Every record must be copied exactly, from first line to last.

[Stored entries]
• • • •

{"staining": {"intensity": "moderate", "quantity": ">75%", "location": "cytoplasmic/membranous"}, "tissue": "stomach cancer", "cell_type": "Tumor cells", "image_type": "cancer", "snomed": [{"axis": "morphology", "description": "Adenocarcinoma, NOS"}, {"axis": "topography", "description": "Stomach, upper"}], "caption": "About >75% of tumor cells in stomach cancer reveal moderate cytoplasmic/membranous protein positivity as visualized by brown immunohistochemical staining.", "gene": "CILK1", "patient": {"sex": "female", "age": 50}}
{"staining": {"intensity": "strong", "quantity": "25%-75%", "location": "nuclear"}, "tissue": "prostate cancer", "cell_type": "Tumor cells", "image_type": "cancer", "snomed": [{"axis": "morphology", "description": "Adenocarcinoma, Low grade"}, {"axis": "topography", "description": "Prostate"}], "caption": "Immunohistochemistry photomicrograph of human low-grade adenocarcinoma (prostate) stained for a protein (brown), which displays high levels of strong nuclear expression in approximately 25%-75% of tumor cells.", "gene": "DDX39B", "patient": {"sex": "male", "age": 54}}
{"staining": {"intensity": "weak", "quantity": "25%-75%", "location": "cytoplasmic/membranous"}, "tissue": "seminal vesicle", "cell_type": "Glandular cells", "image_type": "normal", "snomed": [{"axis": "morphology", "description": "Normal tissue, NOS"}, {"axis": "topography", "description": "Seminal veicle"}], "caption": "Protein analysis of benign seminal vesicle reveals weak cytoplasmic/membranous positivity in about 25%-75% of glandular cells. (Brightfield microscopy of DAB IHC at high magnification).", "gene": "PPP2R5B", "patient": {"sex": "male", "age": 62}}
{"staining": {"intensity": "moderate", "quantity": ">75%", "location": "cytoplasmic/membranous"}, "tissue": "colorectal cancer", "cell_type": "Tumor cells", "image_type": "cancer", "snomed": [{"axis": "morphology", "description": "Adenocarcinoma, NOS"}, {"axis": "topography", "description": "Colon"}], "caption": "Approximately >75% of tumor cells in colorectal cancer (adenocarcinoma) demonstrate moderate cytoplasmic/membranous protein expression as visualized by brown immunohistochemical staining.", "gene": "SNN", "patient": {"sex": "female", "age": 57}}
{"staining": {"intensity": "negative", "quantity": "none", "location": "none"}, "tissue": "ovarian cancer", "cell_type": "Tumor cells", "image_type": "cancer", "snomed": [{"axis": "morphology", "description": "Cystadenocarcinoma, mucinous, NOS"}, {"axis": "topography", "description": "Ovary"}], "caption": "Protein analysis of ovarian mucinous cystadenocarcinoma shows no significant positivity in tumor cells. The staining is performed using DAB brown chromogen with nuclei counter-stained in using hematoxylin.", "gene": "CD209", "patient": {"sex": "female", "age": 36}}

• • • •

● **Answer box**
{"staining": {"intensity": "moderate", "quantity": ">75%", "location": "cytoplasmic/membranous"}, "tissue": "stomach cancer", "cell_type": "Tumor cells", "image_type": "cancer", "snomed": [{"axis": "morphology", "description": "Adenocarcinoma, NOS"}, {"axis": "topography", "description": "Stomach, upper"}], "caption": "About >75% of tumor cells in stomach cancer reveal moderate cytoplasmic/membranous protein positivity as visualized by brown immunohistochemical staining.", "gene": "CILK1", "patient": {"sex": "female", "age": 50}}
{"staining": {"intensity": "strong", "quantity": "25%-75%", "location": "nuclear"}, "tissue": "prostate cancer", "cell_type": "Tumor cells", "image_type": "cancer", "snomed": [{"axis": "morphology", "description": "Adenocarcinoma, Low grade"}, {"axis": "topography", "description": "Prostate"}], "caption": "Immunohistochemistry photomicrograph of human low-grade adenocarcinoma (prostate) stained for a protein (brown), which displays high levels of strong nuclear expression in approximately 25%-75% of tumor cells.", "gene": "DDX39B", "patient": {"sex": "male", "age": 54}}
{"staining": {"intensity": "weak", "quantity": "25%-75%", "location": "cytoplasmic/membranous"}, "tissue": "seminal vesicle", "cell_type": "Glandular cells", "image_type": "normal", "snomed": [{"axis": "morphology", "description": "Normal tissue, NOS"}, {"axis": "topography", "description": "Seminal veicle"}], "caption": "Protein analysis of benign seminal vesicle reveals weak cytoplasmic/membranous positivity in about 25%-75% of glandular cells. (Brightfield microscopy of DAB IHC at high magnification).", "gene": "PPP2R5B", "patient": {"sex": "male", "age": 62}}
{"staining": {"intensity": "moderate", "quantity": ">75%", "location": "cytoplasmic/membranous"}, "tissue": "colorectal cancer", "cell_type": "Tumor cells", "image_type": "cancer", "snomed": [{"axis": "morphology", "description": "Adenocarcinoma, NOS"}, {"axis": "topography", "description": "Colon"}], "caption": "Approximately >75% of tumor cells in colorectal cancer (adenocarcinoma) demonstrate moderate cytoplasmic/membranous protein expression as visualized by brown immunohistochemical staining.", "gene": "SNN", "patient": {"sex": "female", "age": 57}}
{"staining": {"intensity": "negative", "quantity": "none", "location": "none"}, "tissue": "ovarian cancer", "cell_type": "Tumor cells", "image_type": "cancer", "snomed": [{"axis": "morphology", "description": "Cystadenocarcinoma, mucinous, NOS"}, {"axis": "topography", "description": "Ovary"}], "caption": "Protein analysis of ovarian mucinous cystadenocarcinoma shows no significant positivity in tumor cells. The staining is performed using DAB brown chromogen with nuclei counter-stained in using hematoxylin.", "gene": "CD209", "patient": {"sex": "female", "age": 36}}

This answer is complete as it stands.